On the basis of place of accumulation of the source material, the environment could be distinguished as:
Geosynclinal type:
When accumulation took place in great sea basins characterized with considerable depth.
Intermediate type:
When deposition of source material took place along the sea shores at shallower depths.
Platform type:
Such as lagoons, lake basins and marshes and swamps.

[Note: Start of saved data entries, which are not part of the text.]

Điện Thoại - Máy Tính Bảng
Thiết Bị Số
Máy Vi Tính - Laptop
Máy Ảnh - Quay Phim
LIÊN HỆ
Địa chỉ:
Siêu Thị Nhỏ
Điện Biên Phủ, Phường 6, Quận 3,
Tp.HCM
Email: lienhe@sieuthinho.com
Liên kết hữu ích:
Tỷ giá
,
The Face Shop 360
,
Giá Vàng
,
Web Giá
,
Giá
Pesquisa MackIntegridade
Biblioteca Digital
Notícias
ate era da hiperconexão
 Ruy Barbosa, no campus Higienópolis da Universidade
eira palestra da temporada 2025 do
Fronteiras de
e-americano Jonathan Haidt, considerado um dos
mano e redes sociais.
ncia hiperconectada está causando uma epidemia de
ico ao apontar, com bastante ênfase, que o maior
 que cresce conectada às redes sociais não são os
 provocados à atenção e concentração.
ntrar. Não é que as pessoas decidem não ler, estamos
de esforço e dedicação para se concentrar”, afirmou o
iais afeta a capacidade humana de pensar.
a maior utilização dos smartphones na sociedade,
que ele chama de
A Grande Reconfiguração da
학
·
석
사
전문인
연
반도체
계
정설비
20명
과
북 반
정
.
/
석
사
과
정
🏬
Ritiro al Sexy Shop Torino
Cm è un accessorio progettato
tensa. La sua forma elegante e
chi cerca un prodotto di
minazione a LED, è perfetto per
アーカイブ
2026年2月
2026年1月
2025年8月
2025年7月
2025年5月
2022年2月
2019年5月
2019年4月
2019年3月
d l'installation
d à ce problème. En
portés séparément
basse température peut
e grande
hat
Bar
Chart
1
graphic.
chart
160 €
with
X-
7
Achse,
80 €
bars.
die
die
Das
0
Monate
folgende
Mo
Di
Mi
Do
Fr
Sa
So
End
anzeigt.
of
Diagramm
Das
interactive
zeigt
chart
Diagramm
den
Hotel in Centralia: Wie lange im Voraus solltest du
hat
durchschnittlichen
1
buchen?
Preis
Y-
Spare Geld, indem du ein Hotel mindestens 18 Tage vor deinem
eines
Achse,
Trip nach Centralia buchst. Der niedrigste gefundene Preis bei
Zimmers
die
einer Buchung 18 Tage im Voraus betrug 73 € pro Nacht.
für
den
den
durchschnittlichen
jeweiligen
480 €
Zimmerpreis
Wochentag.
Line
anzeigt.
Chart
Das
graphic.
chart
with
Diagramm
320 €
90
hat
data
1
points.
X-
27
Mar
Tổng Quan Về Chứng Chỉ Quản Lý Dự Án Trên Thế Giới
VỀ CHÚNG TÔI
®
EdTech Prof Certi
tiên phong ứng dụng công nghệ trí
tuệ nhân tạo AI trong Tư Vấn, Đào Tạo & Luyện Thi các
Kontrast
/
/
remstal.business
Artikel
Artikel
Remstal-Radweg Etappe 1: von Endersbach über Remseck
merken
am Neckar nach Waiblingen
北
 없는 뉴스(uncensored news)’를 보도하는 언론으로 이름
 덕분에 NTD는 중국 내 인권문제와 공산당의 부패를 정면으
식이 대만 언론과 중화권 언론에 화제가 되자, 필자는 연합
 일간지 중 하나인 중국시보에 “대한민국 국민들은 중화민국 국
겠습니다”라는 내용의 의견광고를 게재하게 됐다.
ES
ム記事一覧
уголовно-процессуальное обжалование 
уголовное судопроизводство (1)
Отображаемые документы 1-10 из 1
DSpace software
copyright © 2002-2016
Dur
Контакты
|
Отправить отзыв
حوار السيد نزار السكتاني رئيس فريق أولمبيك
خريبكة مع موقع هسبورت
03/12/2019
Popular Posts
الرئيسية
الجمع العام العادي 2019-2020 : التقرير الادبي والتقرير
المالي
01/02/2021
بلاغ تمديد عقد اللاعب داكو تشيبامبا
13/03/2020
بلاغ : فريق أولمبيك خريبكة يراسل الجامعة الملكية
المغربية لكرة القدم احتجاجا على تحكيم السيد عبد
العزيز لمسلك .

In these littoral environments, cellulose decomposition from humic organic matter is a straightforward process. The process may proceed in the same manner as the source material is transported in other environments, but environmental factors have an impact on the accumulation, compaction, dehydration, and polymerization of the source material into bituminous coal and anthracite. Compared to geosynclinal conditions, where they are at great depths and under extreme heat and pressure, these are more frequently finished under littoral conditions.
Summarising the transformation of organic source material into coal takes place due to:
i) Biochemical decomposition which is achieved by a certain type of bacteria and involves the breakdown of organic matter of wood into coal constituents.
ii) Dynamo chemical transformation which involves alteration of original coal structure into more compact, metamorphosed varieties chiefly under the influence of temperature and pressure factors.